Eine Massenpanik führte in Bangladesch am Freitag zum Tod von 27 Personen: Hunderte standen seit den frühen Morgenstunden Schlange, um kostenlos Kleidung zu erhalten; eine Zakat-genannte Spende an Arme vor Id während der Ramadan-Zeit.

Die Tragödie ereignete sich in der Stadt Mymensingh, etwa 115 Kilometer nördlich von Dhaka. Über 1500 Menschen aus den benachbarten Slums hatten sich bereits früh am Freitagmorgen vor den Toren einer Kautabakfabrik versammelt, nachdem der Besitzer den Zeitpunkt der Vergabe der jährlichen Zakat-Almosen bekannt gegeben hatte, in diesem Fall Bekleidung. Es kam zu einem panikartigen Ansturm, als die wartende Masse versuchte, sich durch ein kleines Seitentor zu zwängen, nachdem die Haupttore geschlossen blieben und Fabrikarbeiter Schlagstöcke benutzten, um die Menge in Schach zu halten.

"Wir haben 25 Leichen geborgen. Die meisten Toten sind arme und ausgemergelte Frauen und zwei Kinder", sagte der Polizeichef von Mymensingh, Moinul Haque. Er schätzte die Zahl der Verletzten auf mehr als 50 und erwartet, dass die Zahl der Todesopfer weiter steigen wird [27 neuesten Berichten zufolge].

Premierministerin Sheikh Hasina drückte in einer Beileidsbekundung "tiefes Mitgefühl für die Hinterbliebenen" aus.
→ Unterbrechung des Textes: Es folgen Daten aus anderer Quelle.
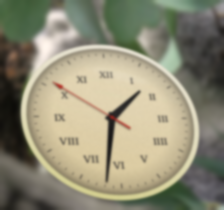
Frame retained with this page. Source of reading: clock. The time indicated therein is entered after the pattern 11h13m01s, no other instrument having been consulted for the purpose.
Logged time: 1h31m51s
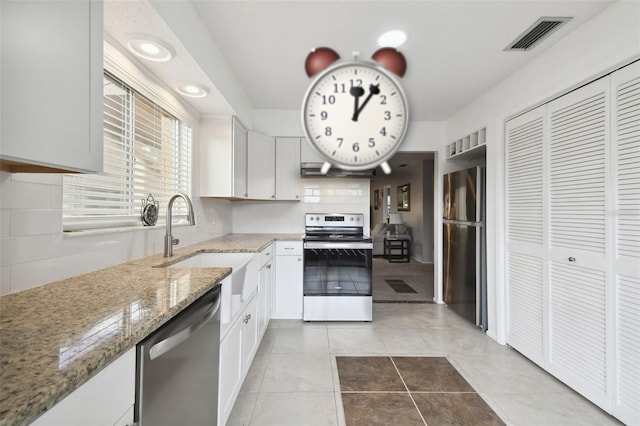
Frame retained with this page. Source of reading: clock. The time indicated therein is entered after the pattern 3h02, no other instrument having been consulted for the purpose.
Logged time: 12h06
Laut dem Ministerium für religiöse Angelegenheiten wird jede Familie eines Toten 10.000 Taka (rund 125 US-Dollar) erhalten, um die Bestattungskosten zu tragen. In der Zwischenzeit wurden der Fabrikbesitzer und sechs weitere Personen wegen der Unfähigkeit, öffentliche Sicherheit zu gewährleisten, verhaftet.

Die Ironie, dass Menschen im weltweit zweitgrößten bekleidungsherstellenden Land für Kleidung sterben müssen, ist kaum zu überbieten. Ein Großteil der in Bangladeschs rund 5.000 Bekleidungsfabriken hergestellten Ware ist jedoch für den Export bestimmt und geht deshalb an internationale Auftraggeber statt an den heimischen Markt.

Initiativen wie die Grameen-Uniqlo-Geschäfte, die von Bangladeschis für Bangladeschis hergestellte Kleidung verkaufen, ist ein Schritt in die richtige Richtung. Doch selbst die kostenlose Versorgung der Ärmsten der Armen mit Kleidung zu organisieren sollte in einem Land mit einer so großen Menge von Textilabfällen, die recyclt, upcycelt und sonst entsprechend der sozialen Verantwortung eines Unternehmen wiederverwendet werden, kein Problem sein.